*Passage to read*
┄┄┄┄┄┄

Friday, May 04, 2012

Paying More Attention Now

If you are one of my close friends, you've probably heard this story before so it's ok if you want to move on with your day.  Come back tomorrow.  Maybe I will have fresh material.  If you are a friend I've only met through this blog, don't be confused.  I am a hospice nurse now.  However, I worked quite a few years as an oncology nurse and this my story of how I made that career move.

I'm a person very in tune with my own strengths and weaknesses.  I'm always very aware of my own situation and I am able to make precise and snappy decisions with confidence and efficiency.  NOT!

Sometimes I just point in one direction, wearing blinders, looking neither left nor right.  This was the case when I was working as a nurse at our local hospital.  I believed that was the only kind of nursing for me.  I was sure I was supposed to be at the hospital.  Hospitals are lively and vital and exciting and that was exactly where I wanted to be.

One January day I was having coffee with a friend.  She told me that she was friends with an oncologist who had been ill and hadn't been practicing for a few years.  This oncologist was better and was planning to open a clinic again.  She was looking for a nurse and my friend said, "I think you should work for her."  I smiled and thanked her and told her that I was happy being a hospital nurse.  I absolutely did not want to be an office nurse and I MOST definitely did not want to give chemotherapy.  Even the thought of being a chemo nurse was frightening!

About two weeks later I was approached at work by a fellow nurse.  She told me that she was friends with an oncologist who had been ill and hadn't been practicing for a few years.  This oncologist was better and was planning to open a clinic again.  She was looking for a nurse and my friend said, "I think you should work for her."  I smiled and thanked her and told her that I was happy being a hospital nurse.  I absolutely did not want to be an office nurse and I MOST definitely did not want to give chemotherapy.  Even the thought of being a chemo nurse was frightening!

Did that last paragraph look a lot like the paragraph before it?  Yep.  I'm sure the conversations weren't quite word for word, but close.  Notice how dumb I was?  I didn't realize yet that I was being directed.

Not long after that second conversation I received a phone call.  It was a bit awkward as I was in the bathroom, about to get into the tub.  My son knocked on the door and when I unlocked the door I reached my arm out to get the phone.  I thought it was a friend calling and stepped into the tub as I answered.  When I realized it was the doctor I stood VERY still in the tub so as not to make water noises.  We talked for a long time.  At the end of that conversation I'd agreed to at least meet with her for coffee.

My rolling "interview" began at a little coffee shop.  We talked and talked.  She then drove me to the office she was preparing.  Realizing it was time to pick up her son from preschool we rode together to get him, then went from there to a daycare to pick up her little girl.  When she dropped me off at my car she said, "The job is your's if you want it."  I told her I always talked such decisions over with my husband then whispered, "But I really want it."

The truth is, I was really afraid that I couldn't do that job.  I had no one to train me.  I had to spend so much time on education!



As it turned out, I enjoyed working for her and count it as a great learning experience.  I grew in confidence in my nursing.  We became friends along the way and went through a lot of things together.  I still treasure her friendship!

Why am I telling this story?  I don't know.  It was just on my mind.  I think  it is one of my best personal examples of how I tried to get in my own way, or maybe God's way.  Looking back, I feel strongly that God was guiding me to where I was supposed to be at that time in my life.  I wasn't very good at picking up the hints but I'm glad he was persistent.  I try to pay more attention now.

┄┄┄┄┄┄

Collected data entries
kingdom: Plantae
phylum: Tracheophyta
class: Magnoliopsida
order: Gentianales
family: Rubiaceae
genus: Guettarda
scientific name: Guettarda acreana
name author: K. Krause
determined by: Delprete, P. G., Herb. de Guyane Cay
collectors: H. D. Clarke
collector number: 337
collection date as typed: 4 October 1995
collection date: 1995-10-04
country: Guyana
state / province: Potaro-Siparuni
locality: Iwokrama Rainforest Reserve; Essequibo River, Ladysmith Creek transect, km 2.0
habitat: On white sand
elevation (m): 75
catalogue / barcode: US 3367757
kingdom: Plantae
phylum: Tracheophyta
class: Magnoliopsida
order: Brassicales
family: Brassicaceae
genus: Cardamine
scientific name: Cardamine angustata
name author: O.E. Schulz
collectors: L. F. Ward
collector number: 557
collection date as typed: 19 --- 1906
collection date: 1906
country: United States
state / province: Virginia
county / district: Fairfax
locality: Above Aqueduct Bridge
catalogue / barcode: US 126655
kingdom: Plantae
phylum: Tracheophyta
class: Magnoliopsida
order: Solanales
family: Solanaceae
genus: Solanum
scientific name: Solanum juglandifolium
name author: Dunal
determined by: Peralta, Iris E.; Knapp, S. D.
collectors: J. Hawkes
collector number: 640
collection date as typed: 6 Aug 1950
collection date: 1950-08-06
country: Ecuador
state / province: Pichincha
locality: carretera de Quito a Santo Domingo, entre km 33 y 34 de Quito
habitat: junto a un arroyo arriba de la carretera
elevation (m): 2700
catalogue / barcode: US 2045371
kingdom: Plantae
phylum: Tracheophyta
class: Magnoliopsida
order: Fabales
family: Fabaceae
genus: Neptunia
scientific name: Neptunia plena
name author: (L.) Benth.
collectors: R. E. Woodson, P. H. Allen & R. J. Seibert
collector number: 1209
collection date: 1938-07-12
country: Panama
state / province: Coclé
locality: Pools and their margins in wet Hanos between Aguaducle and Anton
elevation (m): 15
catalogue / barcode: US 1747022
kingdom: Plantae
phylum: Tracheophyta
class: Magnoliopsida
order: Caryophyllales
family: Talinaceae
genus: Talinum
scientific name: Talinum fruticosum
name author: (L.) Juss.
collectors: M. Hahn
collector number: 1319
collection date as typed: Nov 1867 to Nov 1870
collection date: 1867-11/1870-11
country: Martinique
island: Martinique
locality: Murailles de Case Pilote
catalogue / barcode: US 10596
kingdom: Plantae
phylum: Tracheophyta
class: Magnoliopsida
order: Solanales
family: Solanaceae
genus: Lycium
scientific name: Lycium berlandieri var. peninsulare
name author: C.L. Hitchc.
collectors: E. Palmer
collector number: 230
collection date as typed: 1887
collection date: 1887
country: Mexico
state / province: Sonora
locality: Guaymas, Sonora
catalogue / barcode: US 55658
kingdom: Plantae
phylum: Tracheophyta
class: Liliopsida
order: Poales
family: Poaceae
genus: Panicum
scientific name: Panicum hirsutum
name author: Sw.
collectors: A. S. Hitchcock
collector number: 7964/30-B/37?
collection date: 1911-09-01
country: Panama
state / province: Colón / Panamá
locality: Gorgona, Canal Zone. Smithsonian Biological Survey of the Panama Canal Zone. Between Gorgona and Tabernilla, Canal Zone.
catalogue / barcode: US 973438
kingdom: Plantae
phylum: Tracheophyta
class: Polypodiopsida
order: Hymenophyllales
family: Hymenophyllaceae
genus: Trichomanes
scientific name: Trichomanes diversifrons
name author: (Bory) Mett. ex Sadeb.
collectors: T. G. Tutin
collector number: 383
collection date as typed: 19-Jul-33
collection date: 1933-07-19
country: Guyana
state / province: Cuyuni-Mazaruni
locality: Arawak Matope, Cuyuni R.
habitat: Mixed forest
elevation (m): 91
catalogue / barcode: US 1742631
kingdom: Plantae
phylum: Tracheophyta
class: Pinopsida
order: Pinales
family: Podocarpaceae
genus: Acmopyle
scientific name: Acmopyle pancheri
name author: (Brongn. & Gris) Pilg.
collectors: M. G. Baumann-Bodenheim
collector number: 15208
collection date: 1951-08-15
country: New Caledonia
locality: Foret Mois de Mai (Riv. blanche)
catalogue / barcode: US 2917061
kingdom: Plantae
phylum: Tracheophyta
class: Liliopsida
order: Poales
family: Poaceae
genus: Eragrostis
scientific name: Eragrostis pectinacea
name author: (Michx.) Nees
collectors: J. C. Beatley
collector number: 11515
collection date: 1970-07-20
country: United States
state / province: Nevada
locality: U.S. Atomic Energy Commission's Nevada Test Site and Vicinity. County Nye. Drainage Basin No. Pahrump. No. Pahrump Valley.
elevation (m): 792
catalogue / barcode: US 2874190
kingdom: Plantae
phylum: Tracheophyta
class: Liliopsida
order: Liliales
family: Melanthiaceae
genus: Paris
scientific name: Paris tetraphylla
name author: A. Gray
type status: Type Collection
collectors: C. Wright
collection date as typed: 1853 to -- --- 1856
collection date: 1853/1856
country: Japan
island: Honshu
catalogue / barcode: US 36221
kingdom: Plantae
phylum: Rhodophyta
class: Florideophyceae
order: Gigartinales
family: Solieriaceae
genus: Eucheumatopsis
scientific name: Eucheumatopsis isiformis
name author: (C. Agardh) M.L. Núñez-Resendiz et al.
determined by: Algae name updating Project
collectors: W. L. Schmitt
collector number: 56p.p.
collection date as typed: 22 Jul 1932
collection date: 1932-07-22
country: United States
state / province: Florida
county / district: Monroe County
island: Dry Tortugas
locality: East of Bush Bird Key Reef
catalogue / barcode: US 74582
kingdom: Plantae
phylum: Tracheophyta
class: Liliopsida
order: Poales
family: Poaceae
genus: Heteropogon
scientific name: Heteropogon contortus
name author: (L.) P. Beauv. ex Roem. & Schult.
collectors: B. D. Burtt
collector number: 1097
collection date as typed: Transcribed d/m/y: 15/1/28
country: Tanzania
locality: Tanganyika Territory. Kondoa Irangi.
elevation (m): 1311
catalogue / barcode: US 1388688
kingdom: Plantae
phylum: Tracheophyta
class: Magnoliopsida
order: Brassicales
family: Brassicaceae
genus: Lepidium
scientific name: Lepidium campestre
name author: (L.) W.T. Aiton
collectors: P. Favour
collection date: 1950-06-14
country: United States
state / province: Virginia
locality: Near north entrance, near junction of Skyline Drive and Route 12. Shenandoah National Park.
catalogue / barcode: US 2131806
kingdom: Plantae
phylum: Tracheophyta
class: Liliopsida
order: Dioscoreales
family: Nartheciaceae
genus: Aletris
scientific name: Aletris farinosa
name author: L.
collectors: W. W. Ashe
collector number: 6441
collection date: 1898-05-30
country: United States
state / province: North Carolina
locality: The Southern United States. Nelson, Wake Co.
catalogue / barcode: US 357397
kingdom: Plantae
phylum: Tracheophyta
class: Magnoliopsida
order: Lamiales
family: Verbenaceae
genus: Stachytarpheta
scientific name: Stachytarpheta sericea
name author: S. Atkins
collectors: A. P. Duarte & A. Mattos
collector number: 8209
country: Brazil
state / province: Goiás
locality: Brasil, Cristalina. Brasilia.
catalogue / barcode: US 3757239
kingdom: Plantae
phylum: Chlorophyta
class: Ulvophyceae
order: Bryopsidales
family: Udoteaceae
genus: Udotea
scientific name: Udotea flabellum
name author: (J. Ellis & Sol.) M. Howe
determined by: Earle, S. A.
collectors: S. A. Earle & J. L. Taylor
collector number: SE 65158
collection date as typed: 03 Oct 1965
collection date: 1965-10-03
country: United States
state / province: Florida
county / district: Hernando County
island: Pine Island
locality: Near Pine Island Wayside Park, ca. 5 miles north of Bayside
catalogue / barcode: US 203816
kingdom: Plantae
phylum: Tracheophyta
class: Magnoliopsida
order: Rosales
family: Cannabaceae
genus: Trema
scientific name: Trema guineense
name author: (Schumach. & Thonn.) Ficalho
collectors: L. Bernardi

┄┄┄┄┄┄

*Required tasks*
A – In the blog post, list every place the narrator went with the doctor, or was taken to, during the "rolling interview."
B – Decide whether each statement matches the blog post. Give yes or no, and quote the words that settle it.
(i) The narrator first heard about the oncologist's job from a fellow nurse at work.
(ii) When the doctor called, the narrator was in the bathroom.
(iii) Someone trained the narrator for the new job.
C – From the blog post, copy word for word the passage that opens with "I'm a person" and stops after "wanted to be.".

*Exercise answers*
A –
- A little coffee shop
- The office the doctor was preparing
- The preschool, to pick up the doctor's son
- A daycare, to pick up the doctor's little girl
- The narrator's car, where the doctor dropped the narrator off

B –
(i) No: "One January day I was having coffee with a friend. She told me that she was friends with an oncologist who had been ill and hadn't been practicing for a few years."
(ii) Yes: "It was a bit awkward as I was in the bathroom, about to get into the tub."
(iii) No: "I had no one to train me."

C –
I'm a person very in tune with my own strengths and weaknesses.  I'm always very aware of my own situation and I am able to make precise and snappy decisions with confidence and efficiency.  NOT!

Sometimes I just point in one direction, wearing blinders, looking neither left nor right.  This was the case when I was working as a nurse at our local hospital.  I believed that was the only kind of nursing for me.  I was sure I was supposed to be at the hospital.  Hospitals are lively and vital and exciting and that was exactly where I wanted to be.